Lihatlah kepanikan dua orang dewasa itu, tidak
Apa mereka dewasa? Ketika manusia sederajat bahkan lebih rendah dari binatang.. oh mereka marah. Dosen pria akan menamparku. Tampar saja. Sudah lama aku tidak merasakan nikmat siksaan. Aku diam dan siap menerima tamparan dari dosen itu... Tapi.....
"Apa yang hendak anda lakukan pak?" Dimas menangkis tangan pak dosen itu. Dari kapan dia datang? Dia menghentikan kenikmatan yang hendak aku dapatkan. Menjengkelkan.
"Eh! Eh. Nak Dimas. Ah ini dia ini...! " Suara yang gugup tidak bisa mengelak. Yang dosen perempuan dibelakang sana sedang memakai bajunya. Sial, harusnya aku yang mengurus ini sendirian. Belum waktunya kamu datang Dimas Syaputra.
Biarkan aku sendiri dulu.
"Anda mau menampar mahasiswi pak?" Dimas berdalih seperti seorang pahlawan. Aku risih.
"Tidak kami hanya ingin memberikannya etika! Apa yang kalian lakukan di jam pelajaran!?" Si dosen tidak sadar klo ini sudah jam pulang.
"Enak yah, meninggalkan tanggung jawab dan bermain-main disini" aku menyindir mereka, dan iya wajah tegang mereka makin menegang
"Apa.. apa maksudmu?" Dimas kebingungan. Aku tidak percaya dia lah yang akan menjadi raja ku? Aku perlu menjahit kembali otaknya.

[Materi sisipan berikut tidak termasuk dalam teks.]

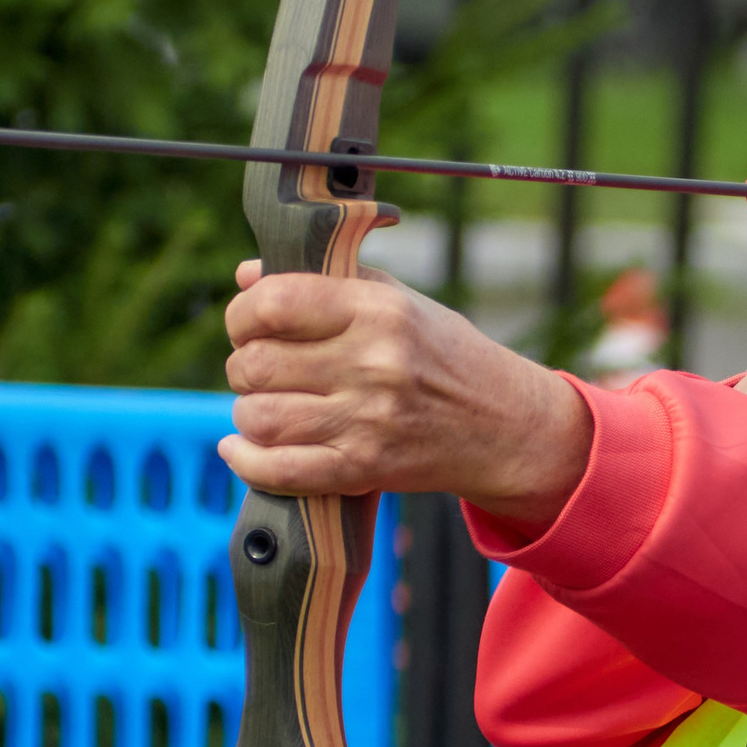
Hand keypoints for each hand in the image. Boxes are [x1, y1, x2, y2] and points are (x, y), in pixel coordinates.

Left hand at [219, 261, 590, 533]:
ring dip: (249, 413)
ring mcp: (369, 420)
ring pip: (259, 418)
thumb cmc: (445, 356)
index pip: (274, 303)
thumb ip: (325, 282)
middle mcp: (374, 363)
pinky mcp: (365, 468)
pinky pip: (279, 470)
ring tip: (267, 406)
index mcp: (380, 310)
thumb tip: (245, 276)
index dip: (242, 314)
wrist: (504, 425)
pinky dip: (247, 461)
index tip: (247, 324)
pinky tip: (242, 448)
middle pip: (256, 365)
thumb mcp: (398, 301)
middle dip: (243, 367)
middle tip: (259, 369)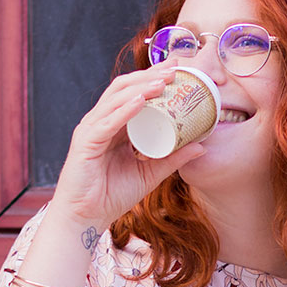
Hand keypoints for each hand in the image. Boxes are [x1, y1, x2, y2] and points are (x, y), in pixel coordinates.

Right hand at [51, 61, 207, 226]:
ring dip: (140, 88)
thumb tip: (201, 146)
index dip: (154, 78)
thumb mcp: (150, 174)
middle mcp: (101, 122)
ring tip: (163, 81)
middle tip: (174, 68)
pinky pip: (106, 122)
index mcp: (115, 125)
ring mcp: (91, 130)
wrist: (86, 218)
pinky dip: (124, 110)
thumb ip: (172, 158)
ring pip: (116, 100)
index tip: (178, 68)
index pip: (134, 93)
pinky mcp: (85, 143)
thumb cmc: (111, 195)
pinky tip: (140, 101)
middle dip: (149, 75)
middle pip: (124, 88)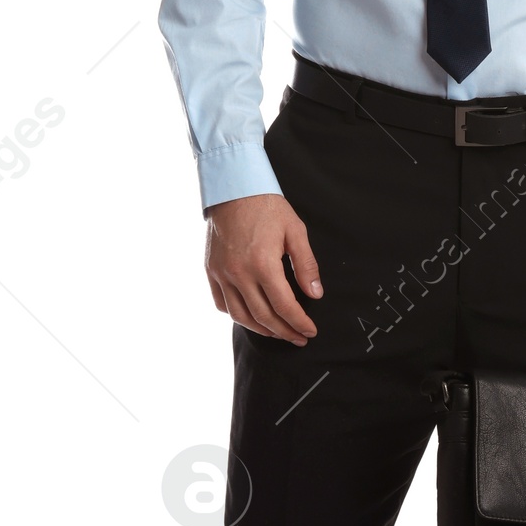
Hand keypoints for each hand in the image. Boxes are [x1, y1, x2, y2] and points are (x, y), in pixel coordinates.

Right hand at [204, 194, 322, 344]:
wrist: (233, 188)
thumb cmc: (266, 207)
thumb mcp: (295, 231)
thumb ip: (306, 265)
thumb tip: (315, 294)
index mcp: (263, 264)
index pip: (284, 306)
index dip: (299, 323)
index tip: (310, 331)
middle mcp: (239, 273)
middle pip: (263, 317)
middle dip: (284, 332)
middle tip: (298, 338)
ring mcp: (221, 273)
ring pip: (240, 316)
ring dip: (261, 329)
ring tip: (277, 332)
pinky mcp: (210, 270)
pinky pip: (221, 303)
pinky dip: (237, 315)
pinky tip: (250, 316)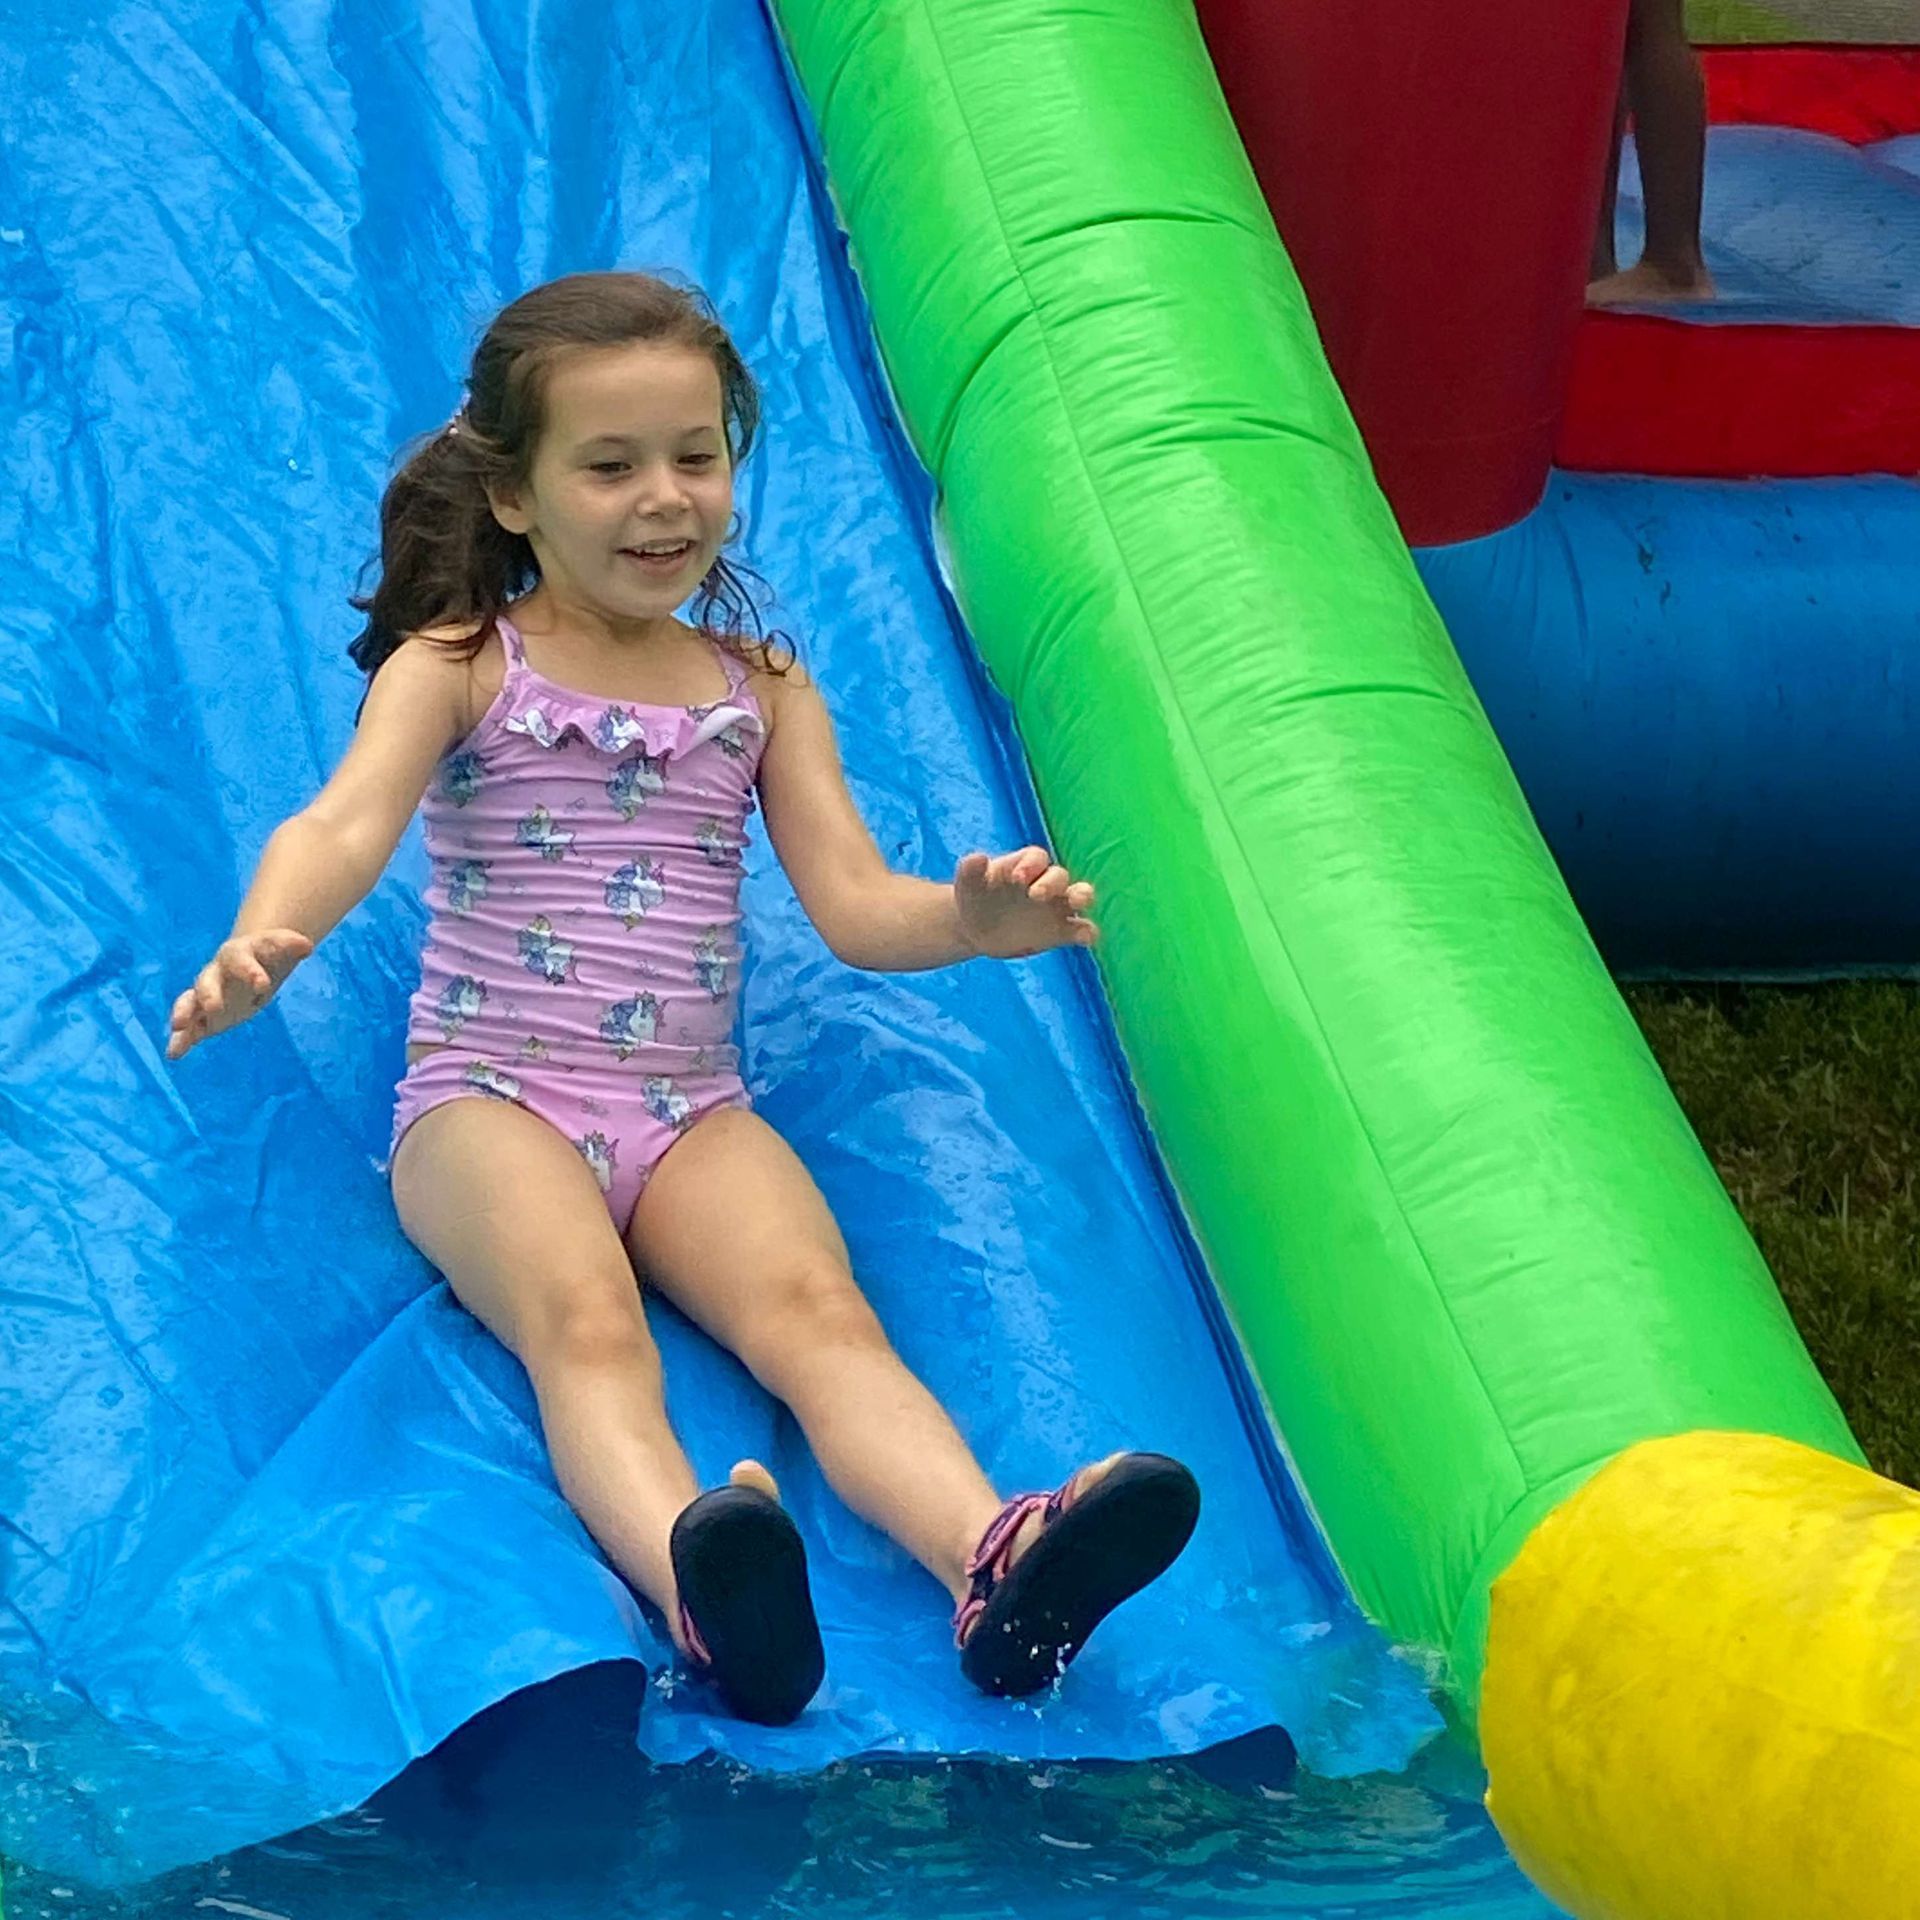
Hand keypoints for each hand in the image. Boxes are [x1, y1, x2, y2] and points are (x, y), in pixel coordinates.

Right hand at [166, 929, 313, 1060]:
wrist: (248, 963)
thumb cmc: (265, 956)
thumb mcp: (278, 948)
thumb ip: (290, 946)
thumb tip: (307, 946)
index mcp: (236, 956)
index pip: (240, 960)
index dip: (250, 971)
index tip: (263, 985)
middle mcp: (215, 974)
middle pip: (207, 981)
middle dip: (209, 993)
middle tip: (214, 1007)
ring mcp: (206, 995)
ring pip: (189, 1002)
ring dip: (183, 1013)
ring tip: (178, 1027)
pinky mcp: (203, 1016)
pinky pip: (189, 1027)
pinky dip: (180, 1039)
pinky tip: (173, 1054)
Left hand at [953, 847, 1099, 960]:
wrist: (975, 926)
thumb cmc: (974, 895)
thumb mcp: (967, 882)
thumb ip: (971, 869)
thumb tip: (978, 858)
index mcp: (1025, 865)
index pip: (1036, 858)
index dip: (1030, 865)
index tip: (1017, 879)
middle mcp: (1046, 881)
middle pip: (1059, 875)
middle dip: (1051, 883)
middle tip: (1036, 895)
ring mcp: (1057, 906)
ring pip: (1081, 895)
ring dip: (1083, 896)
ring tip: (1077, 902)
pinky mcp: (1062, 931)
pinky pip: (1082, 929)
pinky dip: (1087, 932)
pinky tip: (1085, 939)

"Maaf.. maaf kan kami tolong jangan beri tau siapa ²... Nak Aqila kumohon, maafkan kami..!! Seperti kau memaafkan Bu Endang. Yah? Yah?"
Dua dosen itu meringkuk memohon memelas.
"Dasar binatang" ucapku sambil meninggalkan mereka semua. Aku ingin pulang karena sudah banyak energi negatif yang aku serap. Dimas... Bersiaplah untuk patah hati.
Dimas membiarkan aku pergi, dia tidak mengejar. Itu bagus. Kepekaannya lumayan.
*
Dimas POV.
Aku datang ke gudang belakang, hendak mengembalikan bola basket milik kampus habis berlatih. Terdengar suara orang marah dan aku berlari kesana. Ada dosen yang mau menampar pipi Aqila. Dengan sigap aku menolong Aqila. Kupikir Aqila akan merasa tertolong. Tapi Pandangannya malah berkata sebaliknya, apa Aqila tidak ingin ditolong?
Aku tidak tau apa yang telah terjadi sebelumnya. Tapi yang jelas aku tau, dosen² ini melakukan hal yang tidak terpuji. Aku sedikit kecewa karena dari dulu aku menghormati mereka, Aqila berjalan pergi lebih dulu, aku paham dia tidak suka suasana seperti ini.
"inikah yang kalian lakukan?" Aku yang tidak habis pikir menjadi merasa jengkel. " Dimas!! Maafkan bapak! Jangan beri tau siapa² yah! Jangan laporkan apapun! " Mereka memohon.
Aku miris melihat cincin nikah dari mereka berdua. Kehidupan orang dewasa sangat aneh.
"Aqila mungkin melakukannya pak. Tapi aku tidak. Aku akan melaporkan hal ini hingga selesai dan. Bapak juga ibu harus menerima konsekuensinya dengan harga diri." Aku tidak suka dengan penghianatan. Aku langsung pergi untuk melaporkan hal ini. Tapi ketika aku mau pergi, aku dipukul dengan tongkat baseball...
Gelap..
Samar-samar aku melihat mereka berdua melarikan diri, dan sesuatu terjadi kepada dua dosen itu. sebelum aku benar-benar pingsan. Ada Bayangan hitam... Dan langkah kaki yang menghampiri ku. Rambut lembut menyentuh wajahku. ..
"Kau sungguh perlu adaptasi yah" suara Aqila.